-- MATERIALS PROVIDED --

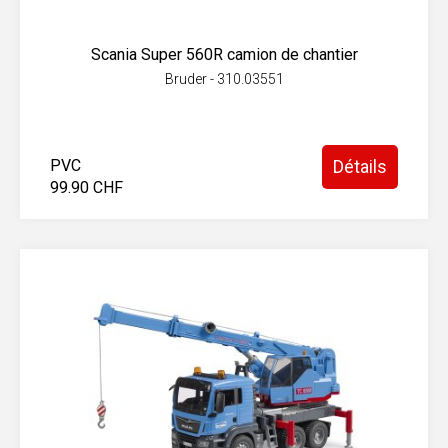
Scania Super 560R camion de chantier
Bruder - 310.03551
PVC
Détails
99.90 CHF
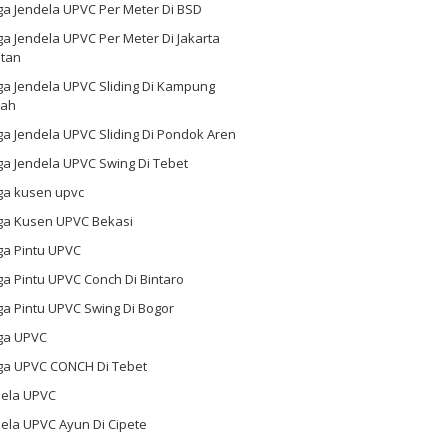
ga Jendela UPVC Per Meter Di BSD
a Jendela UPVC Per Meter Di Jakarta
atan
ga Jendela UPVC Sliding Di Kampung
ah
a Jendela UPVC Sliding Di Pondok Aren
a Jendela UPVC Swing Di Tebet
ga kusen upvc
ga Kusen UPVC Bekasi
ga Pintu UPVC
a Pintu UPVC Conch Di Bintaro
a Pintu UPVC Swing Di Bogor
ga UPVC
ga UPVC CONCH Di Tebet
dela UPVC
ela UPVC Ayun Di Cipete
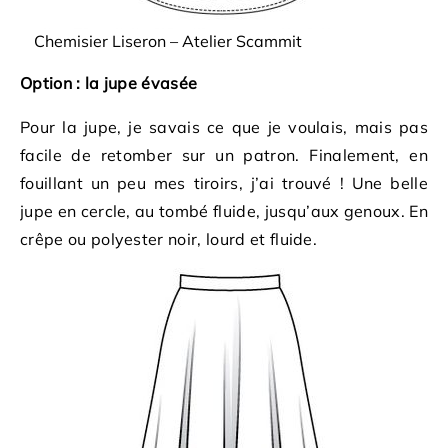
Chemisier Liseron – Atelier Scammit
Option : la jupe évasée
Pour la jupe, je savais ce que je voulais, mais pas
facile de retomber sur un patron. Finalement, en
fouillant un peu mes tiroirs, j’ai trouvé ! Une belle
jupe en cercle, au tombé fluide, jusqu’aux genoux. En
crêpe ou polyester noir, lourd et fluide.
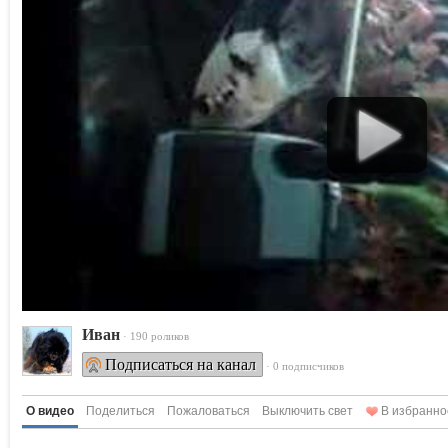
Ивaн
· 190 роликов
Подписаться на канал
· 0 подписчиков
О видео
Поделиться
Пожаловаться
Выключить свет
В избранно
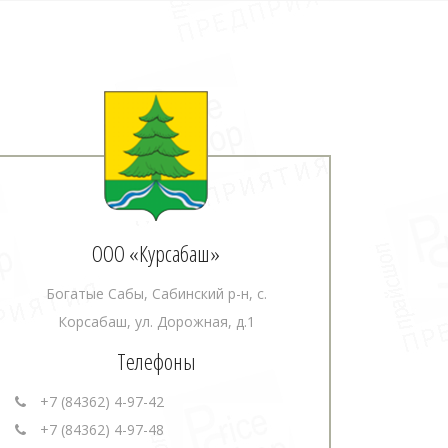
ООО «Курсабаш»
Богатые Сабы, Сабинский р-н, с.
Корсабаш, ул. Дорожная, д.1
Телефоны
+7 (84362) 4-97-42
+7 (84362) 4-97-48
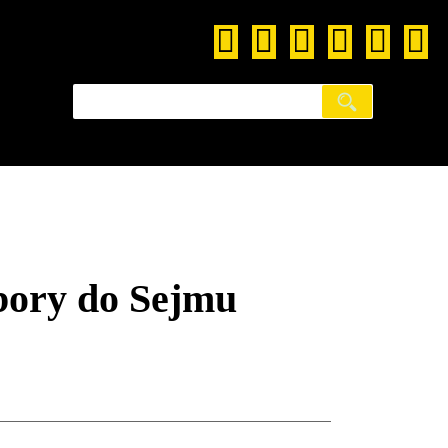
ry do Sejmu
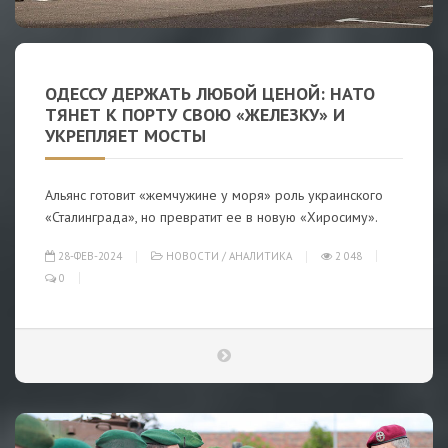
ОДЕССУ ДЕРЖАТЬ ЛЮБОЙ ЦЕНОЙ: НАТО
ТЯНЕТ К ПОРТУ СВОЮ «ЖЕЛЕЗКУ» И
УКРЕПЛЯЕТ МОСТЫ
Альянс готовит «жемчужине у моря» роль украинского
«Сталинграда», но превратит ее в новую «Хиросиму».
28-ФЕВ-2024
НОВОСТИ
/
АНАЛИТИКА
2 048
0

-- TASK OBJECTIVE --
Copy the text of every record above line for line, leaving out the picture markers.

-- SOLVED PROBLEM --
Scania Super 560R camion de chantier
Bruder - 310.03551
PVC
Détails
99.90 CHF
ga Jendela UPVC Per Meter Di BSD
a Jendela UPVC Per Meter Di Jakarta
atan
ga Jendela UPVC Sliding Di Kampung
ah
a Jendela UPVC Sliding Di Pondok Aren
a Jendela UPVC Swing Di Tebet
ga kusen upvc
ga Kusen UPVC Bekasi
ga Pintu UPVC
a Pintu UPVC Conch Di Bintaro
a Pintu UPVC Swing Di Bogor
ga UPVC
ga UPVC CONCH Di Tebet
dela UPVC
ela UPVC Ayun Di Cipete
Chemisier Liseron – Atelier Scammit
Option : la jupe évasée
Pour la jupe, je savais ce que je voulais, mais pas
facile de retomber sur un patron. Finalement, en
fouillant un peu mes tiroirs, j’ai trouvé ! Une belle
jupe en cercle, au tombé fluide, jusqu’aux genoux. En
crêpe ou polyester noir, lourd et fluide.
Ивaн
· 190 роликов
Подписаться на канал
· 0 подписчиков
О видео
Поделиться
Пожаловаться
Выключить свет
В избранно
ООО «Курсабаш»
Богатые Сабы, Сабинский р-н, с.
Корсабаш, ул. Дорожная, д.1
Телефоны
+7 (84362) 4-97-42
+7 (84362) 4-97-48
ry do Sejmu
ОДЕССУ ДЕРЖАТЬ ЛЮБОЙ ЦЕНОЙ: НАТО
ТЯНЕТ К ПОРТУ СВОЮ «ЖЕЛЕЗКУ» И
УКРЕПЛЯЕТ МОСТЫ
Альянс готовит «жемчужине у моря» роль украинского
«Сталинграда», но превратит ее в новую «Хиросиму».
28-ФЕВ-2024
НОВОСТИ
/
АНАЛИТИКА
2 048
0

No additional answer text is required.